Repeat the lines of the listing between the one holding "dans un verre" and the one holding "se faire bouffer", both included.
··· Data listing
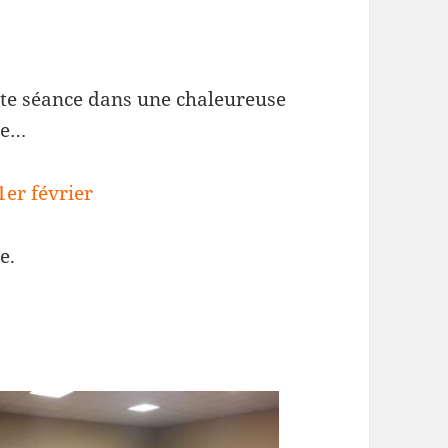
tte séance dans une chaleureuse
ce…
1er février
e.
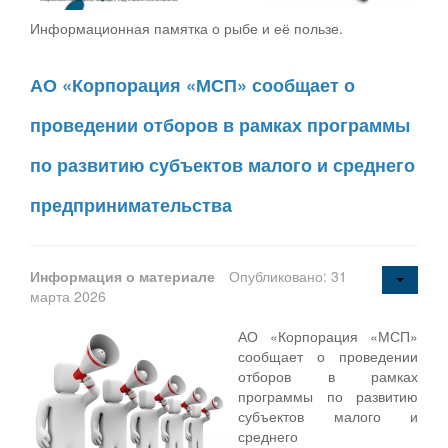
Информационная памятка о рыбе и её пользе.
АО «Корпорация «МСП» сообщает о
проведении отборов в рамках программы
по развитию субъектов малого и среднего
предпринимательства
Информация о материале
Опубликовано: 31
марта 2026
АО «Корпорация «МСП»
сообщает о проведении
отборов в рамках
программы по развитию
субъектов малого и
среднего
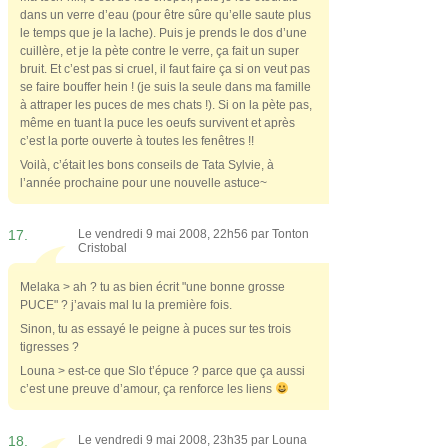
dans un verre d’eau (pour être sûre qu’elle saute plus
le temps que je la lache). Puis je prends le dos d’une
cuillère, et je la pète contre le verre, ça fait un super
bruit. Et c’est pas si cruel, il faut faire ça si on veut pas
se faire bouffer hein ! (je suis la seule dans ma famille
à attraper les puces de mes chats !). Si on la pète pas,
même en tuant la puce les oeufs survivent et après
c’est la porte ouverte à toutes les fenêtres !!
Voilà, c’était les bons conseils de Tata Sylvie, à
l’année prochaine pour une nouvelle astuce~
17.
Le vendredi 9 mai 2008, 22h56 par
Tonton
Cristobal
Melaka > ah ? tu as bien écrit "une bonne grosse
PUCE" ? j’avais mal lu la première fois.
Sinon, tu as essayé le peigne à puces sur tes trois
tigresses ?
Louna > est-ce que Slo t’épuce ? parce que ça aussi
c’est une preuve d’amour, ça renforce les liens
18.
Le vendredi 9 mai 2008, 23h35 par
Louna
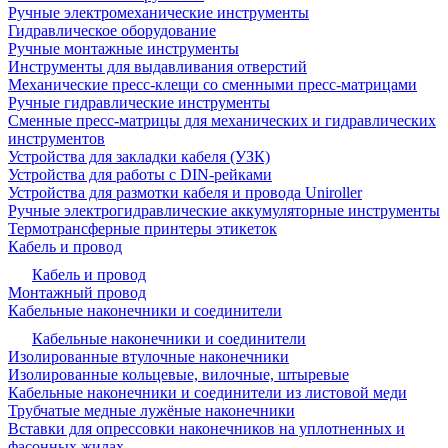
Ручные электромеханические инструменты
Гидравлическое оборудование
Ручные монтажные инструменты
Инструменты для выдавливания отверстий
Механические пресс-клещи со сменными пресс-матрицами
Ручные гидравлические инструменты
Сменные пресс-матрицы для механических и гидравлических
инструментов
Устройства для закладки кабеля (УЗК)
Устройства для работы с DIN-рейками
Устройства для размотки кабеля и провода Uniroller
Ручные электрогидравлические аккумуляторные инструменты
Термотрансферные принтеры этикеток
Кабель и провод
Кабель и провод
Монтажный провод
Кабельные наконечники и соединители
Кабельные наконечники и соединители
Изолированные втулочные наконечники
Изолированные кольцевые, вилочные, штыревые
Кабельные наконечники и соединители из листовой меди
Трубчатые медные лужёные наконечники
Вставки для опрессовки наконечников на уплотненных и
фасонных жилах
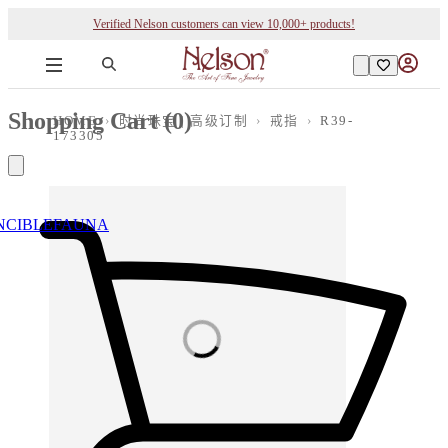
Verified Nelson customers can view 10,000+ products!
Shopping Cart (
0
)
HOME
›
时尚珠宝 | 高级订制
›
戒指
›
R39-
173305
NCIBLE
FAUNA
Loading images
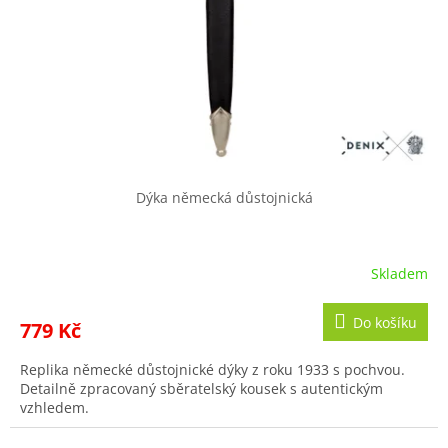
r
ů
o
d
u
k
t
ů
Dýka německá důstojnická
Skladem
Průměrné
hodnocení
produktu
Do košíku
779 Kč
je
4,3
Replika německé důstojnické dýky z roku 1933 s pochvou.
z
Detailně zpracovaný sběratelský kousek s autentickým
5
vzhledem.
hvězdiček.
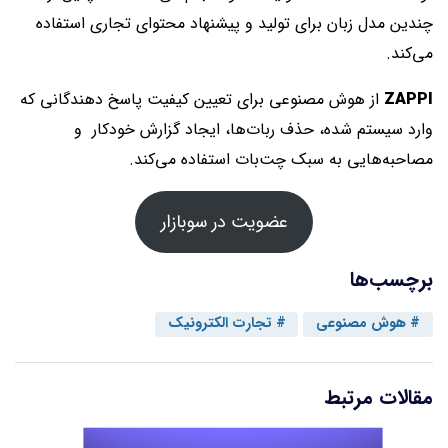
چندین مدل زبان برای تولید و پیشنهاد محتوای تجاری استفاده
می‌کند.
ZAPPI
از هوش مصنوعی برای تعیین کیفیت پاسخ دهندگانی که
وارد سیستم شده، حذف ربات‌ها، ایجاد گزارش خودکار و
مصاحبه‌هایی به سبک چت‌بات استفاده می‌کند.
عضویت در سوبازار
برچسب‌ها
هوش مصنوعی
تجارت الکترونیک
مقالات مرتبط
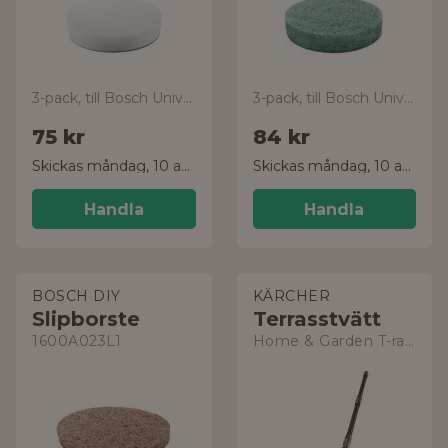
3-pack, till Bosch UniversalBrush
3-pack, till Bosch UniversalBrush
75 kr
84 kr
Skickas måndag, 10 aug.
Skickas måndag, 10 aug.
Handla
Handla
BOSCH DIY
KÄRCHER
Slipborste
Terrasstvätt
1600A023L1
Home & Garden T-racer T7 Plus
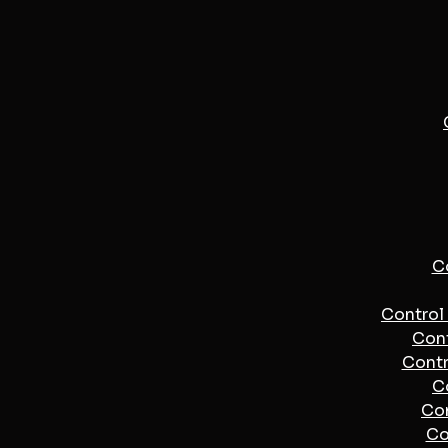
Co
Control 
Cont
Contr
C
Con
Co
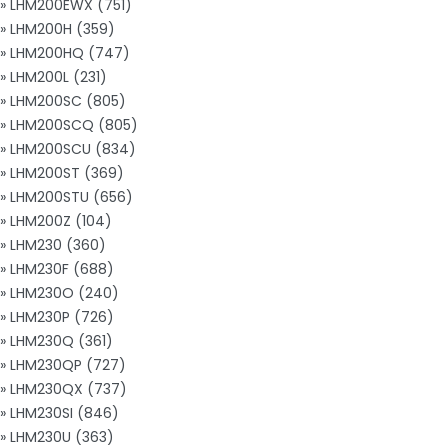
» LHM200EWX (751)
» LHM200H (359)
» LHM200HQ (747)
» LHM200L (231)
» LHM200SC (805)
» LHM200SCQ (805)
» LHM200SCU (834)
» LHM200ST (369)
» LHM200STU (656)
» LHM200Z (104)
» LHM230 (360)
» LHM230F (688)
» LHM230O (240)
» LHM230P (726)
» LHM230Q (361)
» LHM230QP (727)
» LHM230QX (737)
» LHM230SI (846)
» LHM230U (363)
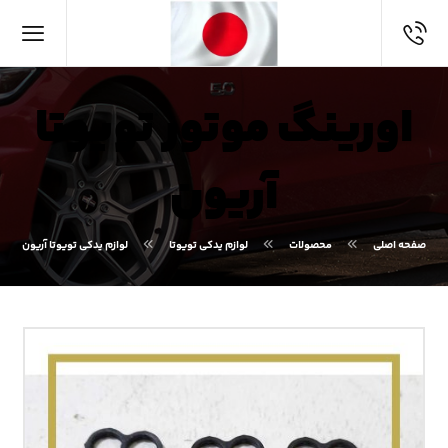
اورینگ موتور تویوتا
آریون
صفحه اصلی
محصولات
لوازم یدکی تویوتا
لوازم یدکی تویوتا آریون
······
··· Data listing
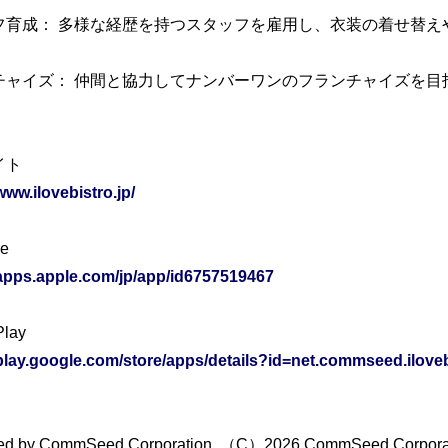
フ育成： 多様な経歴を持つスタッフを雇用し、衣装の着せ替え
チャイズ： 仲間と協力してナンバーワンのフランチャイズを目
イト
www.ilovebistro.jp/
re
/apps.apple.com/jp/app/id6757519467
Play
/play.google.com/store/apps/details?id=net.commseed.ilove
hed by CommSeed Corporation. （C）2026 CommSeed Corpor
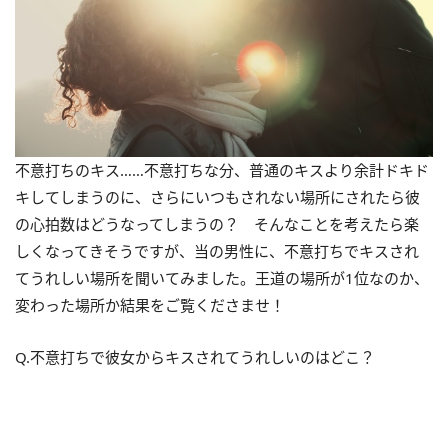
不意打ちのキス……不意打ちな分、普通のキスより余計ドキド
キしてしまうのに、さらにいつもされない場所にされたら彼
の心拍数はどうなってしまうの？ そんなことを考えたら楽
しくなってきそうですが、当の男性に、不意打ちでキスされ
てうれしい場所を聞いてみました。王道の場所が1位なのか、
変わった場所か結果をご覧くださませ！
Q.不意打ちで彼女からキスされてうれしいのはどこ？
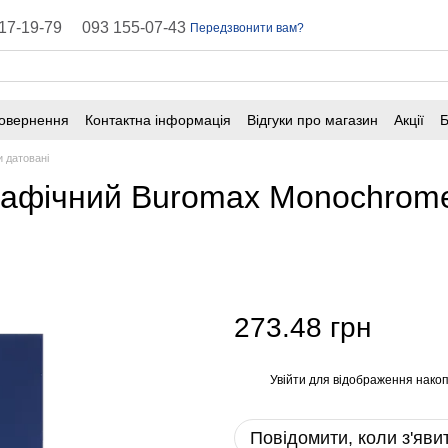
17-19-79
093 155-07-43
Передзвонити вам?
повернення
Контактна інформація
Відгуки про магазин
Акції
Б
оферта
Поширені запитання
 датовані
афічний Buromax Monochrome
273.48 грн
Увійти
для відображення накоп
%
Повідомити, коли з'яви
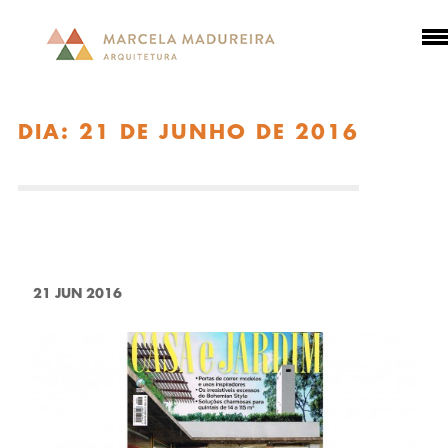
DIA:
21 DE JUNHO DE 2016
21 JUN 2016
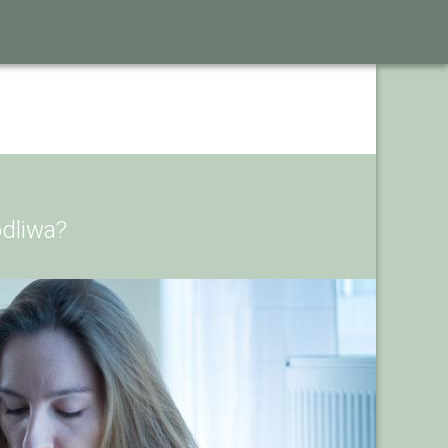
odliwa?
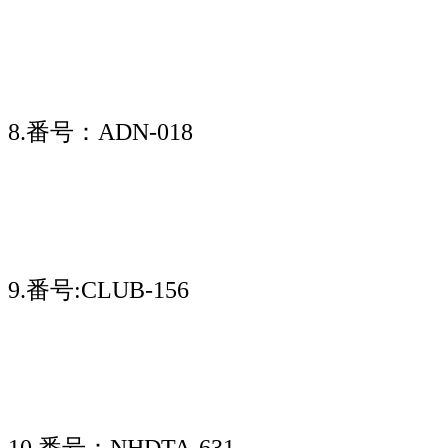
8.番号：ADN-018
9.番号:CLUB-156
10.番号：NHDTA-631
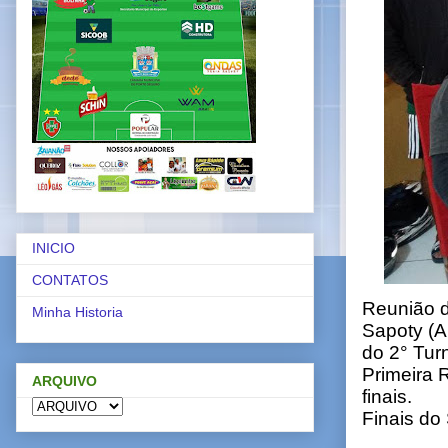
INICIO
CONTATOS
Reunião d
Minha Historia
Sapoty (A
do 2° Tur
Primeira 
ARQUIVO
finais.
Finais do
······
··· Data listing
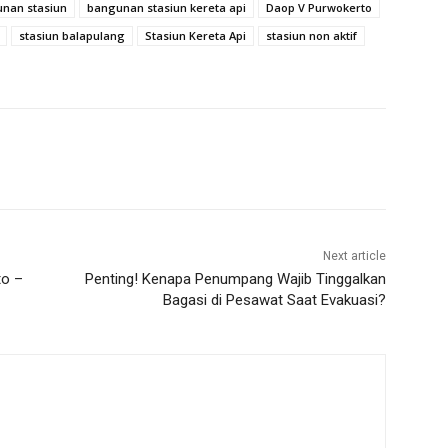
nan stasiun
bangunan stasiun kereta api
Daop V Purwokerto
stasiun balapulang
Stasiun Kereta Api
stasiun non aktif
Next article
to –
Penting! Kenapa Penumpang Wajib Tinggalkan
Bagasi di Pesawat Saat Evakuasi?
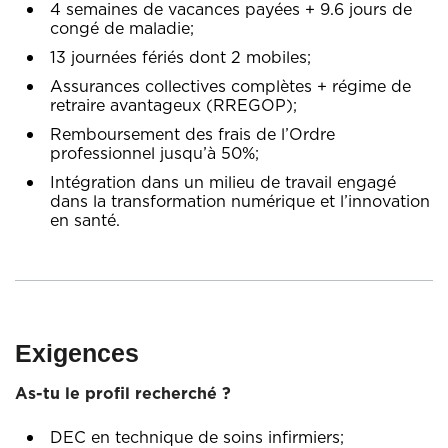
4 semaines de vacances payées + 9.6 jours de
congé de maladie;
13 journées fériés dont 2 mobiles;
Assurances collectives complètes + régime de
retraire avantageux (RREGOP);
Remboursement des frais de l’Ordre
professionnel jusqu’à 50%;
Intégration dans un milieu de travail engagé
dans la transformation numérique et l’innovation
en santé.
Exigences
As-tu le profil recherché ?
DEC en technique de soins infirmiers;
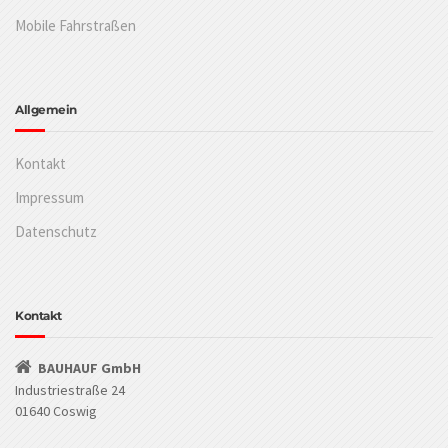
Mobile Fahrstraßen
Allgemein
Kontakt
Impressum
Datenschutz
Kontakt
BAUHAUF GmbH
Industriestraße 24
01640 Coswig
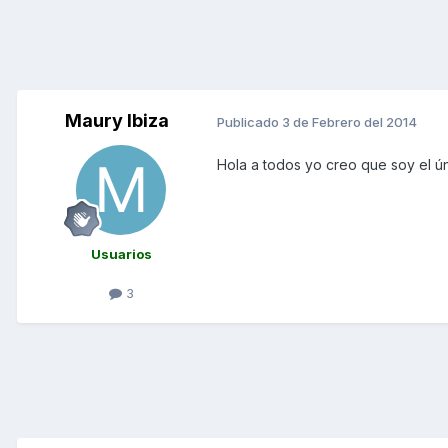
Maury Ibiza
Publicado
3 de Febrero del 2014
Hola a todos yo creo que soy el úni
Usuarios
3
······
■ **Result for this task**
dans un verre d’eau (pour être sûre qu’elle saute plus
le temps que je la lache). Puis je prends le dos d’une
cuillère, et je la pète contre le verre, ça fait un super
bruit. Et c’est pas si cruel, il faut faire ça si on veut pas
se faire bouffer hein ! (je suis la seule dans ma famille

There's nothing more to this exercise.